§ PAGE TEXT
Bachmann’s Presidential TEA Party is Over

  Bookmark and Share    After canceling a planned campaign swing to South Carolina, Minnesota Congresswoman Michele Bachmann scheduled a press conference in which she announced that she was suspending her campaign.

Bachmann who won the Ames Straw Poll several months ago, lost the state in it’s first in the nation caucus to all of her rivals except for one, Jon Huntsman, the one candidate who did not campaign in Iowa.

Bachmann began the announcement to suspend her campaign by discussing the great responsibility to defend our republic is and explained that she decided to take responsibility by running for President and that her decision was made on the day that Obamacare was passed.  She described Obamacare as one of the greatest threat to the very foundation of our Republic and that its repeal is her greatest goal.

She promised to consider to fight against President Obama’s socialist agenda, as well as capital cronyism, family, life, and religious liberty.

But Bachmann said that on Tuesday, the people of Iowa spoke loudly and as now she will step aside and support the Republican whom we must all unite behind in order to defeat Barack Obama in November.

What Bachmann did not do is throw her support behind any particular candidate yet.  However her departure from the presidential race begins to cut down on a critical factor behind Mitt Romney’s success in the Republican contest.  With her in  the race, Bachmann helped divide the social conservative voting bloc among at least 4 candidates.  That dilution of the vote helped Romney hammer together his frontrunner status.  But now with her out, a candidate like Rick Santorum who essentially tied with Mitt Romney in Iowa, may benefit the most as he begins to become the candidate that social conservatives begin to coalesce around.

While Bachmann may not immediately throw her support behind a single candidate right now, her own future will probably consist of her filing the paperwork that will make her a candidate for reelection to her Minnesota congressional seat.

§ CHALLENGE 1
In the article on Bachmann's campaign, which candidate did not campaign in Iowa?
§ CHALLENGE 2
Rewrite the article on Bachmann's campaign from "Bookmark and Share    After" up to and including "suspending her campaign.", replacing "South Carolina" with "New Hampshire".

§ RECORDED INFORMATION
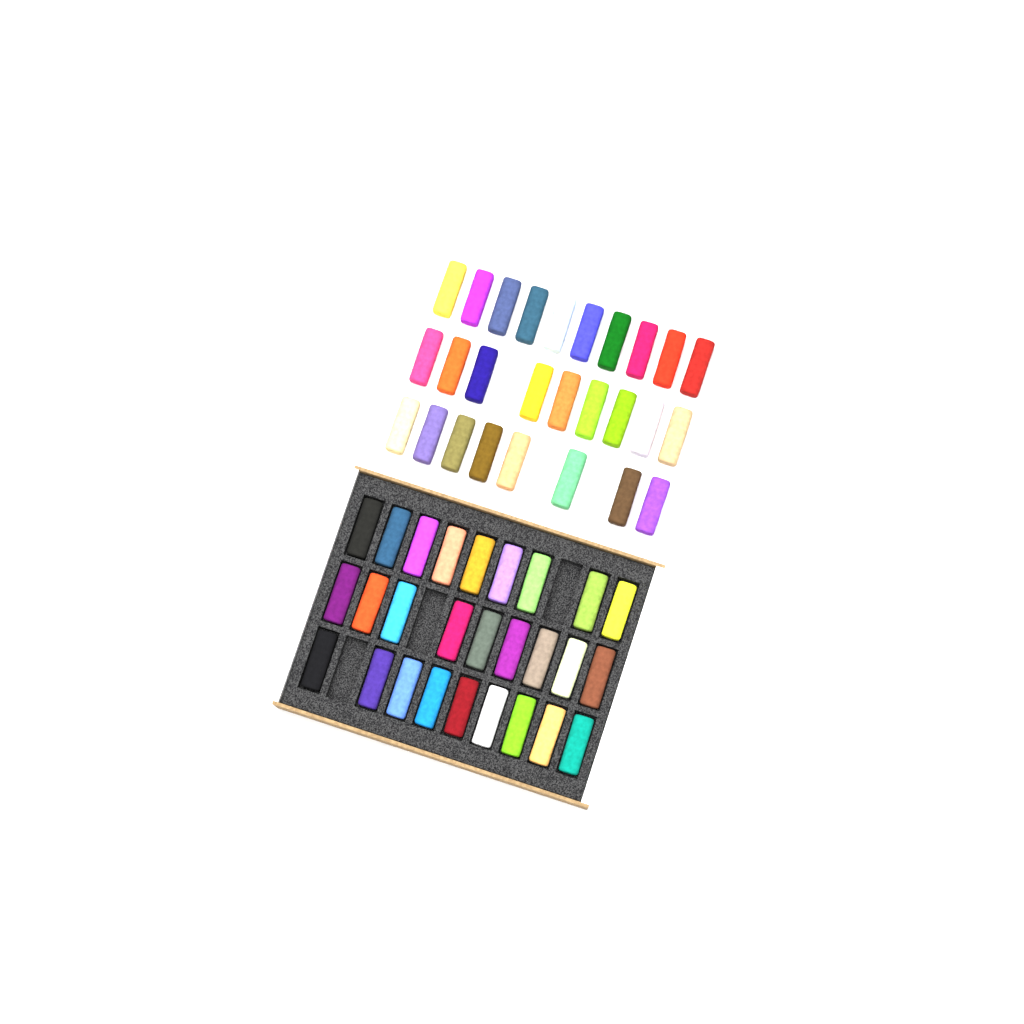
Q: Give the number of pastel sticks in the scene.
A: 54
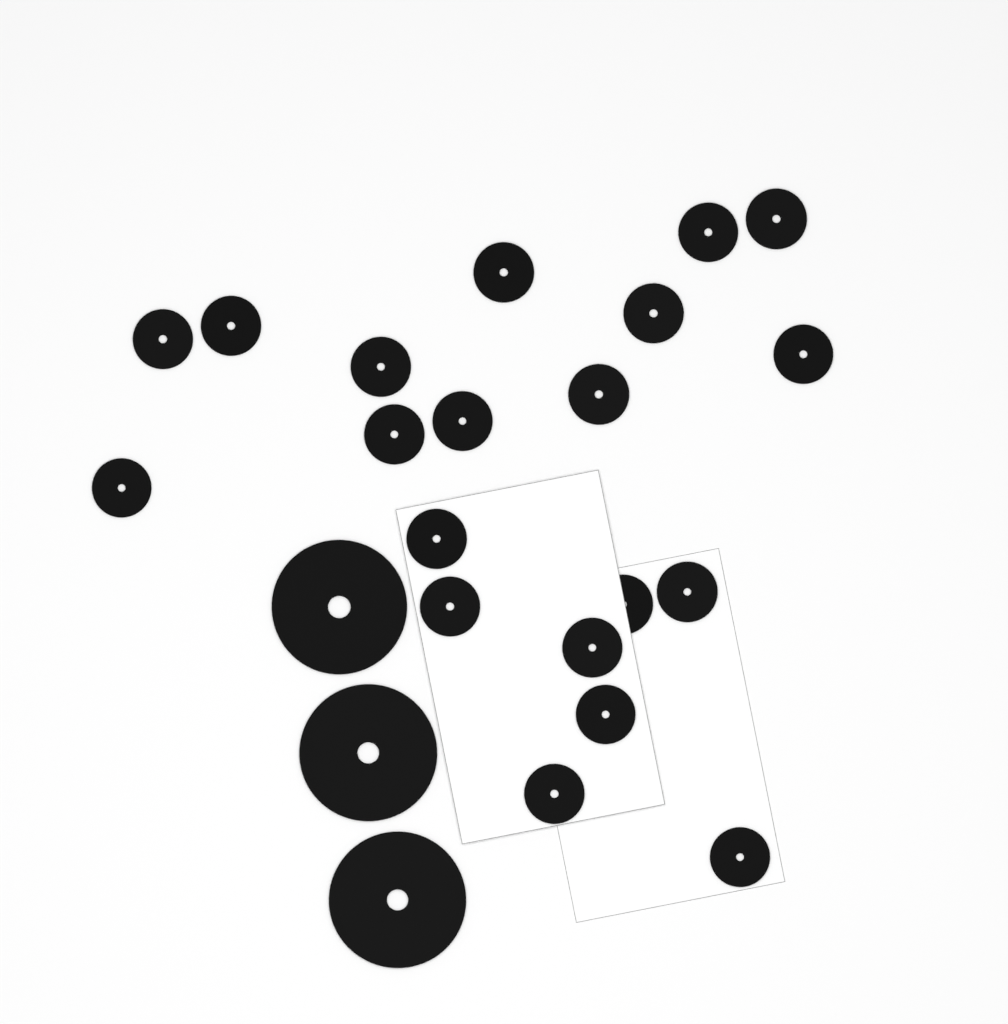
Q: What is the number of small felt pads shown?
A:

§ FULL OUTPUT 1
Jon Huntsman

§ FULL OUTPUT 2
Bookmark and Share    After canceling a planned campaign swing to New Hampshire, Minnesota Congresswoman Michele Bachmann scheduled a press conference in which she announced that she was suspending her campaign.